ACTIVITY: Write out the records below again, replacing "centimetres" with "cm" everywhere and keeping everything else the same. Leave out the pictures.

++++++++++

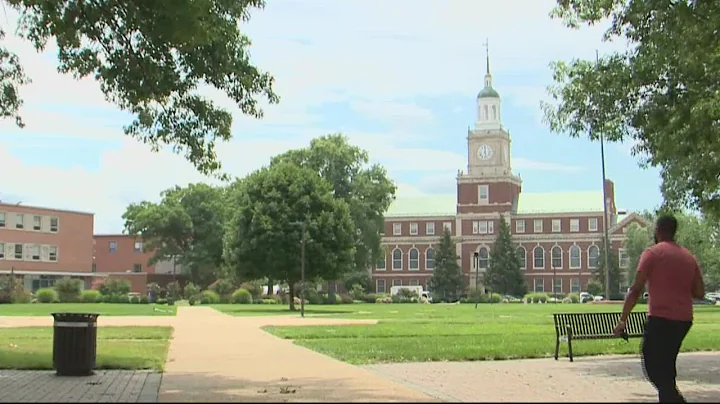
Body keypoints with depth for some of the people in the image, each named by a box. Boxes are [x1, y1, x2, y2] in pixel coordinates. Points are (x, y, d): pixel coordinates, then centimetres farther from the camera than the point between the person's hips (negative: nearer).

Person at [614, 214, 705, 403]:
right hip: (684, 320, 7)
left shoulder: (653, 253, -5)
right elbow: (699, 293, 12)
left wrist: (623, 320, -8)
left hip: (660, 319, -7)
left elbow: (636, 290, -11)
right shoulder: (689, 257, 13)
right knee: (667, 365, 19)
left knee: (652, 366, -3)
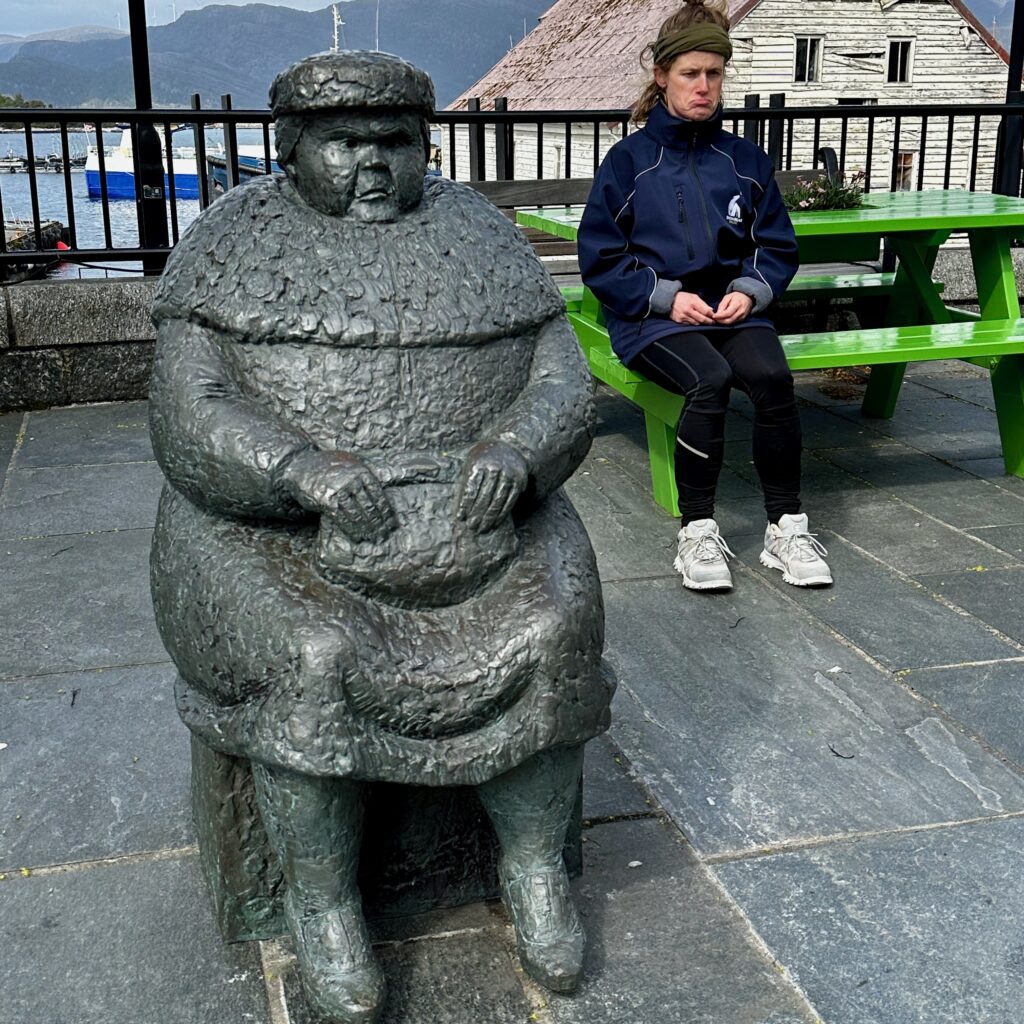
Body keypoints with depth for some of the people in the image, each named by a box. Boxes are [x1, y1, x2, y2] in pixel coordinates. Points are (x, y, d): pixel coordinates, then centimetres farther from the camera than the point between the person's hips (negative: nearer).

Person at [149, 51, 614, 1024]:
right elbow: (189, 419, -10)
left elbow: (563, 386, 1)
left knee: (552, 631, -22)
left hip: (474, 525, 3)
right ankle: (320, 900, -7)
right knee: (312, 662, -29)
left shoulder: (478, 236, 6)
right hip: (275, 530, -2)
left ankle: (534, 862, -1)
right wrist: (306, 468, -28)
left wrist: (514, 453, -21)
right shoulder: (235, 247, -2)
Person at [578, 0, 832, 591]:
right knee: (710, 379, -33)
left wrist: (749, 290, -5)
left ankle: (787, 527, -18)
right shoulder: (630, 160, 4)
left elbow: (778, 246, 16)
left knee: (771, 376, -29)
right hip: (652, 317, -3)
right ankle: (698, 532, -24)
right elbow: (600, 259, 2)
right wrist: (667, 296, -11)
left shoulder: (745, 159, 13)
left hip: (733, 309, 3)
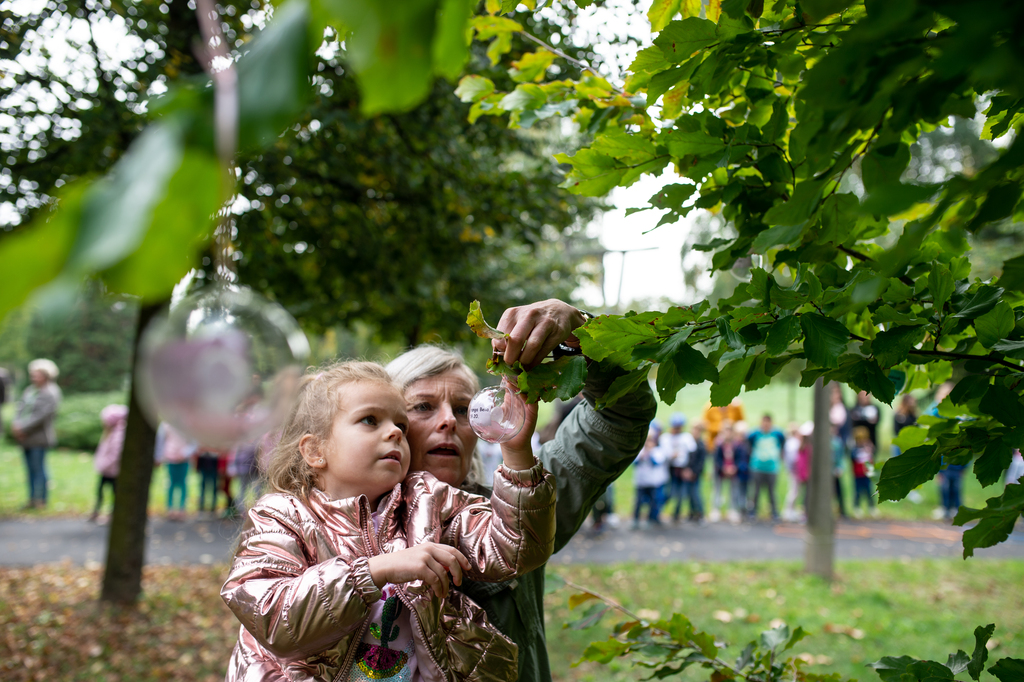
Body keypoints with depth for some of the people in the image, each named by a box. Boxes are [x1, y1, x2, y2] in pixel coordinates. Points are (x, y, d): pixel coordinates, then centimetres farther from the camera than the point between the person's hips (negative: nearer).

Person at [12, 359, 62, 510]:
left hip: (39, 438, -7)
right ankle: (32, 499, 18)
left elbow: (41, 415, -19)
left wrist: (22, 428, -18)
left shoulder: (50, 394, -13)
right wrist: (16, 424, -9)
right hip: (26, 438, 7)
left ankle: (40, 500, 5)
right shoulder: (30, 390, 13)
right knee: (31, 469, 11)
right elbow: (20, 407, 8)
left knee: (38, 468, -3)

++++++++++

ANSWER TO THE EXERCISE:
Body keypoints with depth for some of the people in the image, each named by a box. Boxes are [x1, y1, x2, y2] in pixel coordinates. Points are (x, y, d): pixel coordinates, then cm farther from the camera than the point between the person's hips (negative: nearer).

Person at [614, 214, 705, 403]:
right hip: (684, 320, 7)
left shoulder: (653, 253, -5)
right elbow: (699, 293, 12)
left wrist: (623, 320, -8)
left hip: (660, 319, -7)
left elbow: (636, 290, -11)
right shoulder: (689, 257, 13)
right knee: (667, 365, 19)
left knee: (652, 366, -3)
Body keypoints with depth for some of the people in the image, each named by a box. Boxes are [x1, y1, x2, y2] in pixel coordinates. Points are (x, y, d): pixel coordinates, then cm farther from the camera than the point between the person's hips (negative: nearer).

Person at [149, 51, 614, 1024]:
right elbow: (189, 419, -10)
left elbow: (563, 386, 1)
left knee: (552, 631, -22)
left hip: (474, 525, 3)
right ankle: (320, 900, -7)
right knee: (312, 662, -29)
left shoulder: (478, 236, 6)
right hip: (275, 530, -2)
left ankle: (534, 862, -1)
right wrist: (306, 468, -28)
left wrist: (514, 453, -21)
right shoulder: (235, 247, -2)
Person at [578, 0, 832, 591]:
right knee: (710, 379, -33)
left wrist: (749, 290, -5)
left ankle: (787, 527, -18)
right shoulder: (630, 160, 4)
left elbow: (778, 246, 16)
left knee: (771, 376, -29)
right hip: (652, 317, -3)
right ankle: (698, 532, -24)
right elbow: (600, 259, 2)
right wrist: (667, 296, -11)
left shoulder: (745, 159, 13)
left hip: (733, 309, 3)
Body keypoints with depth for some of the people in the image, each named by a box. Boxes are [x1, y1, x2, y2] in pixel coordinates. Points are (x, y, d): pixel coordinates, then cm farther from the camera than the point between the person's hips (negative: nearer).

Person at [12, 359, 62, 510]:
left hip: (39, 438, -7)
right ankle: (32, 499, 18)
left elbow: (41, 415, -19)
left wrist: (22, 428, -18)
left shoulder: (50, 394, -13)
right wrist: (16, 424, -9)
right hip: (26, 438, 7)
left ankle: (40, 500, 5)
right shoulder: (30, 390, 13)
right knee: (31, 469, 11)
right elbow: (20, 407, 8)
left knee: (38, 468, -3)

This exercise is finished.